Am 26. September 2021 hat Deutschland einen neuen Bundestag gewählt. Aktuell laufen die Koalitionsverhandlungen zwischen SPD, Grünen und FDP. Langsam aber sicher zeichnet sich eine Regierungsbildung ab. Doch kommt mit einer neuen Bundesregierung nun wirklich der seit vielen Jahren beschworene „Kulturwandel“ im deutschen Wissenschaftssystem?
Die Deutsche Gesellschaft Juniorprofessur (DGJ) setzt sich seit fast 20 Jahren für moderne Karrierewege in der deutschen Forschungslandschaft ein. Ihre Kernanliegen sind die Schaffung von Transparenz und Planbarkeit einer wissenschaftlichen Karriere. Hierfür sind insbesondere die frühe Selbstständigkeit von Wissenschaftler:innen mit Führungsverantwortung von Bedeutung.
Um dies zu erreichen, befürwortet sie ausdrücklich die begonnenen Anstrengungen, die in der vergangenen Legislaturperiode mit dem Bund-Länder-Programm zur Förderung des wissenschaftlichen Nachwuchses (WISNA) in die Wege geleitet wurde. Doch das Ziel einer flächendeckenden Einführung von Tenure Track in Deutschland ist noch lange nicht erreicht.
Um die Tenure-Track-Professur weiter zu stärken, ist es unabdingbar, das WISNA-Programm weiter fortzuführen, auszubauen und stetig durch ein transparentes Monitoring zu begleiten. Nur durch eine entsprechende Datenerfassung, die weit über das bisher erfolgte WISNA-Monitoring hinausgeht, kann überhaupt erst überprüft werden, ob der angestrebte Kulturwandel an den einzelnen Hochschulen und in den verschiedenen Fächerkulturen wirklich einsetzt. Dazu bedarf es dringend regelmäßiger Erhebungen und der Veröffentlichung von Daten über Karrierewege nach der Promotion. Leider geschieht dies aktuell noch nicht in ausreichendem Maße, um als Grundlage für weitreichende politische Entscheidungen zu dienen. Dies zeigt unter anderem die jüngst erschienene UniKoN-Publikation „Dr. Unbekannt“.
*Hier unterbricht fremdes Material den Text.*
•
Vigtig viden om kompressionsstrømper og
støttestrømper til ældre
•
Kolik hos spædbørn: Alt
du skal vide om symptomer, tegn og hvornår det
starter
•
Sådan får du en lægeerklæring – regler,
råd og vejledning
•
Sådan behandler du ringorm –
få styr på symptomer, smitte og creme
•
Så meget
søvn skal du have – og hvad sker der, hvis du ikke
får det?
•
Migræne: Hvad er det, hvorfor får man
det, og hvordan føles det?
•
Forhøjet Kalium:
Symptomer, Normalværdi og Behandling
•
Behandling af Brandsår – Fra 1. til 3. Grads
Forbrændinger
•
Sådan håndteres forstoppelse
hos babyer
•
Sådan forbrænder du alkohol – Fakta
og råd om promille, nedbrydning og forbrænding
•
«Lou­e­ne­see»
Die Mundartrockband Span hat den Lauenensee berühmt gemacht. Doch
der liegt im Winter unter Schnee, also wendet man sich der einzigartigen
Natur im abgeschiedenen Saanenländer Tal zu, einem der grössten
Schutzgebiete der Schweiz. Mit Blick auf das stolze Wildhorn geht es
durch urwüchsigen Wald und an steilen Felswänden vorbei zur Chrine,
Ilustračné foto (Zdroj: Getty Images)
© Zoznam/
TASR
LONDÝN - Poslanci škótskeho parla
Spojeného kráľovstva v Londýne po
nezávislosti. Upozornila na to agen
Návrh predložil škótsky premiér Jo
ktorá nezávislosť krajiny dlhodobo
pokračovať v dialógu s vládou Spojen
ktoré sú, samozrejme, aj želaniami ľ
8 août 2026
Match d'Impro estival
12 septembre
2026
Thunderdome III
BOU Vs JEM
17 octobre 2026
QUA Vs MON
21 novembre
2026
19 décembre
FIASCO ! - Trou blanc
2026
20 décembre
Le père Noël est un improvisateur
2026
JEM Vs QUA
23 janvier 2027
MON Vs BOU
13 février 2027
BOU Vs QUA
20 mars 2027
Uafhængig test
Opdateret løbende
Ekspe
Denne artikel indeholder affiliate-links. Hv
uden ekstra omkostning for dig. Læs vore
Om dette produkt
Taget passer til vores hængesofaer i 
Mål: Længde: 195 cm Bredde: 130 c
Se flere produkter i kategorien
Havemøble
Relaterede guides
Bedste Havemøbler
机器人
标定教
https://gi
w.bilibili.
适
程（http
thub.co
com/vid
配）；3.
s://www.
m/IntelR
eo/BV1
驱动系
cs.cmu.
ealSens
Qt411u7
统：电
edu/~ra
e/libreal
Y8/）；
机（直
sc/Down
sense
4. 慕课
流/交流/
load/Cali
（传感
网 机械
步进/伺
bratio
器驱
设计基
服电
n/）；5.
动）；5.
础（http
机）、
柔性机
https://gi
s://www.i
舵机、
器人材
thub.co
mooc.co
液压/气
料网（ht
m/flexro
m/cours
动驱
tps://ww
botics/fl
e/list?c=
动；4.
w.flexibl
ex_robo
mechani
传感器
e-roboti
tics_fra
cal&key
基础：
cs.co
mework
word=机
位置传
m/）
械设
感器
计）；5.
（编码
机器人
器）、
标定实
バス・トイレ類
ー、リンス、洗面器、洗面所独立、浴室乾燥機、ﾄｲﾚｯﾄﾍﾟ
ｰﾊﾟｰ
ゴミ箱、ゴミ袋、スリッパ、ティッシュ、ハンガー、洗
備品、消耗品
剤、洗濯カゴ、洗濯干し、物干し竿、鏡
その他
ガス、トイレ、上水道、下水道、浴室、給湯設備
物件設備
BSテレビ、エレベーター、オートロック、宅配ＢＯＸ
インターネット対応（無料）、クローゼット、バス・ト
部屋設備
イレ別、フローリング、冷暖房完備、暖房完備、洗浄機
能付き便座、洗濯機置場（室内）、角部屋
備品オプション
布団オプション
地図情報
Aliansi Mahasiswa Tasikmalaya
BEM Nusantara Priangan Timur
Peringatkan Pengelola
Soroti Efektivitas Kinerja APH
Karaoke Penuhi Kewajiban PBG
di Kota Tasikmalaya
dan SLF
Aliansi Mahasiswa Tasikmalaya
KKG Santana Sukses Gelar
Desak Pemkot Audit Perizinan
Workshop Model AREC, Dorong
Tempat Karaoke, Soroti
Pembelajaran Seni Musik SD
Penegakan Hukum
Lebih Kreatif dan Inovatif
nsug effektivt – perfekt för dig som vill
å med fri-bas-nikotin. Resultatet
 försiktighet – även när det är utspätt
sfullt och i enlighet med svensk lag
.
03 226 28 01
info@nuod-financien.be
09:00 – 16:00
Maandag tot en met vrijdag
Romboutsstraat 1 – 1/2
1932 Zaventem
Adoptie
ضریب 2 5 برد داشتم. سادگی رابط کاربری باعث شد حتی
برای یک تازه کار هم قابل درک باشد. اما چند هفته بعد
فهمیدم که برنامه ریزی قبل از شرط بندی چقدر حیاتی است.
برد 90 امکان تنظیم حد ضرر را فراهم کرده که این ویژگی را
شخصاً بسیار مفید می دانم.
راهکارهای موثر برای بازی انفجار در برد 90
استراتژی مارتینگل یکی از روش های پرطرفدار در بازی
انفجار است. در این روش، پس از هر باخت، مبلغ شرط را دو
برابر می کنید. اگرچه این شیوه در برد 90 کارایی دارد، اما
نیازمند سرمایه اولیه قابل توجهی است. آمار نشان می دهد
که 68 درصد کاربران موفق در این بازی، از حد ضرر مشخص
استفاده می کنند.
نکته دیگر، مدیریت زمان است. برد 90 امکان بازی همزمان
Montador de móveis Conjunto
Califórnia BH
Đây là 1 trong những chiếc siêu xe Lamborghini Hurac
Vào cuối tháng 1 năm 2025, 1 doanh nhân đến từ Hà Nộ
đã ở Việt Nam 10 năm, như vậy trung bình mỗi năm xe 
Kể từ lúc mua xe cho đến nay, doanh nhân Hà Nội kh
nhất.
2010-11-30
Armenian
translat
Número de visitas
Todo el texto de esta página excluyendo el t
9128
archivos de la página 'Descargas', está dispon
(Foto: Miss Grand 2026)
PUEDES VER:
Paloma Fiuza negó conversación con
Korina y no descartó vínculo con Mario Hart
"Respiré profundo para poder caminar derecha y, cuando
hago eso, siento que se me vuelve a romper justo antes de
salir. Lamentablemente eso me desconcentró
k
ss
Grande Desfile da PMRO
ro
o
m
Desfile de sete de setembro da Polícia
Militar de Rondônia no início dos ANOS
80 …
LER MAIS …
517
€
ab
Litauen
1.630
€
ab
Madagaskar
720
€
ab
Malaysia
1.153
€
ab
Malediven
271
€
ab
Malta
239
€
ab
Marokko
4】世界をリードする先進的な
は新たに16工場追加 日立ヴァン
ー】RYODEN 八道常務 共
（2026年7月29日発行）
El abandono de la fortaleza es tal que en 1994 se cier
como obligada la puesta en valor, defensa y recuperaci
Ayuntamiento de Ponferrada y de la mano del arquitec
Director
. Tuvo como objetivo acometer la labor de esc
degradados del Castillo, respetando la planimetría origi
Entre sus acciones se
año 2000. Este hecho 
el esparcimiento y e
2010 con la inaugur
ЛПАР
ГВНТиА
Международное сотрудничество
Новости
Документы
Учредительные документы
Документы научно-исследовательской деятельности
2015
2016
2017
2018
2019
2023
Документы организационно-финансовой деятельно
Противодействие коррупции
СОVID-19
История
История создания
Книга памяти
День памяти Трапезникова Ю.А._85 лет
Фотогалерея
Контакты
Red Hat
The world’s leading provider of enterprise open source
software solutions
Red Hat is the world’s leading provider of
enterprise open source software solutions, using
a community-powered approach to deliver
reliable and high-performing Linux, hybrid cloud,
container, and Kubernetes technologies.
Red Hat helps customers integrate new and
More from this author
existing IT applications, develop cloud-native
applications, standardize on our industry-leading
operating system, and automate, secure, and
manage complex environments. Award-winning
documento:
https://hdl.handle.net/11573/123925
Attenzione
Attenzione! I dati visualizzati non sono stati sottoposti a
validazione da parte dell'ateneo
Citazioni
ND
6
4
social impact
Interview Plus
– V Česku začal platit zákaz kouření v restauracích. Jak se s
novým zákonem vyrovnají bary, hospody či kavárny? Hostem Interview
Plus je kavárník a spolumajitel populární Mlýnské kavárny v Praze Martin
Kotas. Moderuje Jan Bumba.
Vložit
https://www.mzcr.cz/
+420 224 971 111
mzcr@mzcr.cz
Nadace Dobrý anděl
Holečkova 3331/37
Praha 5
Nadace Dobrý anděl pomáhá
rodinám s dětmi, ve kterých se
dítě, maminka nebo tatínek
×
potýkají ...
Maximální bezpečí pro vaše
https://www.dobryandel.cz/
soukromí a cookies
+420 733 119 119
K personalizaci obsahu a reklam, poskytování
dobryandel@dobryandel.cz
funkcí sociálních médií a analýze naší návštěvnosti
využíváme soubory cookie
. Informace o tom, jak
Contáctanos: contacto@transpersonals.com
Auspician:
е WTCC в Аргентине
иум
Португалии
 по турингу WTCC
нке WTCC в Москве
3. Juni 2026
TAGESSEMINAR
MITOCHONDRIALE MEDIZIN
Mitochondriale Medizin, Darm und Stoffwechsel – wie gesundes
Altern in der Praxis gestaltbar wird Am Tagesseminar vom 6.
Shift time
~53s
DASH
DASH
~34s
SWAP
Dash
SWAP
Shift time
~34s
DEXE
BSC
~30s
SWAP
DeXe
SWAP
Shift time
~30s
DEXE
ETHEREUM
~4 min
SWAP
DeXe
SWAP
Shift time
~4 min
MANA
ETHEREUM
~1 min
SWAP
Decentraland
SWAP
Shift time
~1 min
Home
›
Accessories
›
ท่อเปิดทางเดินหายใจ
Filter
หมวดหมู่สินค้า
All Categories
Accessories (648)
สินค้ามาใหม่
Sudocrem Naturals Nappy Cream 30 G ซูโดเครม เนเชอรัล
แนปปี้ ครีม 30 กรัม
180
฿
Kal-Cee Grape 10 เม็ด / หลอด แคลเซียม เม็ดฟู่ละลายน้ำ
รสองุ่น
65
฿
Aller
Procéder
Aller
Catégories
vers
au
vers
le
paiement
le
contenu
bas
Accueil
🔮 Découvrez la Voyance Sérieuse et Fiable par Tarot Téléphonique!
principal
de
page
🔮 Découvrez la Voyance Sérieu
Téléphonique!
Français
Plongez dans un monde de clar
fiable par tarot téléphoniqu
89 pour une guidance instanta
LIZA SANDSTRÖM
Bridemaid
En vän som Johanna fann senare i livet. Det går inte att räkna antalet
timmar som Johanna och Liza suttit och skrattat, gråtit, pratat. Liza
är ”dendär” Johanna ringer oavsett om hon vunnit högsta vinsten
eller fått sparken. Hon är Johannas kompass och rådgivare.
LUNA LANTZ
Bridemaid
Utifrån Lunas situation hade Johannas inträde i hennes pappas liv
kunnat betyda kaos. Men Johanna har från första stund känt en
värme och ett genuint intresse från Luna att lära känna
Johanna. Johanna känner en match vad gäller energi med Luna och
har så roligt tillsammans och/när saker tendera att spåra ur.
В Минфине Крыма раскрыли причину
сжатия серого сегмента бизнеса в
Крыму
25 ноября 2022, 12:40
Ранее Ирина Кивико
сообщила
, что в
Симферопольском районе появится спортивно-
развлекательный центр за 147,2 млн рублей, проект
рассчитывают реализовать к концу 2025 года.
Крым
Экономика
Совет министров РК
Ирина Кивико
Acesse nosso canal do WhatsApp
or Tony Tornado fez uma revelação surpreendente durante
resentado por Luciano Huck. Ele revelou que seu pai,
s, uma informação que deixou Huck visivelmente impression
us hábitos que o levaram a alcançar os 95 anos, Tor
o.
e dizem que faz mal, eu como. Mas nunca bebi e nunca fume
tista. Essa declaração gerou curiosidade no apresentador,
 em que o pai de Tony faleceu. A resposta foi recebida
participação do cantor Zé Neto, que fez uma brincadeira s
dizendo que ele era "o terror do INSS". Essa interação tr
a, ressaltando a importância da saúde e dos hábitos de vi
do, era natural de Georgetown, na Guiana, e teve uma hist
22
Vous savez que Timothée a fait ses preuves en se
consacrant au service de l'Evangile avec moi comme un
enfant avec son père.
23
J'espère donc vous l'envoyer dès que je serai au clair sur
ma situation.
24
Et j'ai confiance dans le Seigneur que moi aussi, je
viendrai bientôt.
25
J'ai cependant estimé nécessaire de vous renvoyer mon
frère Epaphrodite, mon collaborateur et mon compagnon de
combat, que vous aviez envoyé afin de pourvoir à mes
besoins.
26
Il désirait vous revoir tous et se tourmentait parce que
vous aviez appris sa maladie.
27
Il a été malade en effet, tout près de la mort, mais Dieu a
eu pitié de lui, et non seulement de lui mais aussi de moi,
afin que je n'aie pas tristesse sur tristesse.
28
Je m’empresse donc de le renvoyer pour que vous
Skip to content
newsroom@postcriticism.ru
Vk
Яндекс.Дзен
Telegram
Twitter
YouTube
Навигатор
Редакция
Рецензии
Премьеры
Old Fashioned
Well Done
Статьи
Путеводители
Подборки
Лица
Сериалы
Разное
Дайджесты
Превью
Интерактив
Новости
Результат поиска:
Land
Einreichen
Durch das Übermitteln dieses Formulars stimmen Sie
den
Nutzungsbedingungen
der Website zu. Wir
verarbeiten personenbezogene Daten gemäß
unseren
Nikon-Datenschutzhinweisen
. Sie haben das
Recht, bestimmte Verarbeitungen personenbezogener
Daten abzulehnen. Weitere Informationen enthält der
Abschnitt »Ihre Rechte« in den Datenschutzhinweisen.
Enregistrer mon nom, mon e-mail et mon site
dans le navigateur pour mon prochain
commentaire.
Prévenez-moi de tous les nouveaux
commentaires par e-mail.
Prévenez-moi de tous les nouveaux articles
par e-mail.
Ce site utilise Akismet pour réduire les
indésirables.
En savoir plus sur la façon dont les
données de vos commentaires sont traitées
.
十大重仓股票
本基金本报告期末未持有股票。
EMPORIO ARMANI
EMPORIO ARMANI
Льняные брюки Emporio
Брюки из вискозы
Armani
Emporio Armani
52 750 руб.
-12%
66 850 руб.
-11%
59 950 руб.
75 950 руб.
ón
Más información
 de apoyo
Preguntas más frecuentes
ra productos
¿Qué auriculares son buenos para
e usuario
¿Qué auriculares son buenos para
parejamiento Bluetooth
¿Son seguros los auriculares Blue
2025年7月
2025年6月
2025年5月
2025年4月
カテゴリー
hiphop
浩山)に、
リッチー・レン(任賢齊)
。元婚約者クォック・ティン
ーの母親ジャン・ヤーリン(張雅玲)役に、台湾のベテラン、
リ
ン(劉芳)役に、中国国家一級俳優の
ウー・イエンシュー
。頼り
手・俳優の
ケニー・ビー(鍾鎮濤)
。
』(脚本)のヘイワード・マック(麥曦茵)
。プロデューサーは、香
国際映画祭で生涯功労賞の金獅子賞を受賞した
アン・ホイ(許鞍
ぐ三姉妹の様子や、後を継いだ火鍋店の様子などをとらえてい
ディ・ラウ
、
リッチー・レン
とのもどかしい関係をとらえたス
Transparenz durch Datenerfassung herzustellen, ist insbesondere wichtig, um Vertrauen in die Programmprozesse (wieder) herzustellen. Die Absichtserklärungen der Länder zum Stellenaufwuchs der durch das Bund-Länder-Programm geförderten Tenure-Track-Professuren waren eine wesentliche Voraussetzung, um die Fördermittel überhaupt erst zu erhalten. Diese Förderbedingung muss nun eingehalten bzw. deren Einhaltung überprüft werden. Das Vertrauen in das Fördersystem zu stärken und die konsequente Sanktion bei Vertragsbruch ist demnach zentral und entscheidend für eine abschließende Erfolgsbeurteilung des Programms, in dem es keine „verlorene Generation“ gibt.
Eine weitere Maßnahme, um über das Programm hinaus ein transparentes Karrieresystem über Fächergrenzen hinweg zu schaffen, ist die Verankerung eines hohen Tenure-Track-Anteils als Bewerbungsvoraussetzung für die Teilnahme an institutionellen Förderprogrammen festzuschreiben. Das erhöht den Druck auf die Hochschulen, kontinuierlich den Ausbau transparenter und planbarer Karrierewege voranzutreiben.
Zusammenfassend sind unseres Erachtens folglich drei Maßnahmen notwendig, um den angestoßenen, aber längst nicht abgeschlossenen Kulturwandel zu ermöglichen:
- die anhaltende und nachhaltige Förderung von Tenure-Track-Professuren,
- ein kontinuierliches und kritisches Monitoring von Tenure-Track-Professuren sowie
- der Verankerung eines Tenure-Track-Anteils als elementarer Förderbedingung.
Es bleibt zu hoffen, dass sich die regierungsbildenden Parteien auf konkrete Maßnahmen verständigen, welche die Nachhaltigkeit, Transparenz und Konsequenz in der Umsetzung gewährleisten. Nur wenn es ihnen gelingt, ein Programm für den Kulturwandel zu beschließen, können sie in den kommenden vier Jahren die Zukunft des Wissenschaftssystems wirklich gestalten und grundlegend verändern.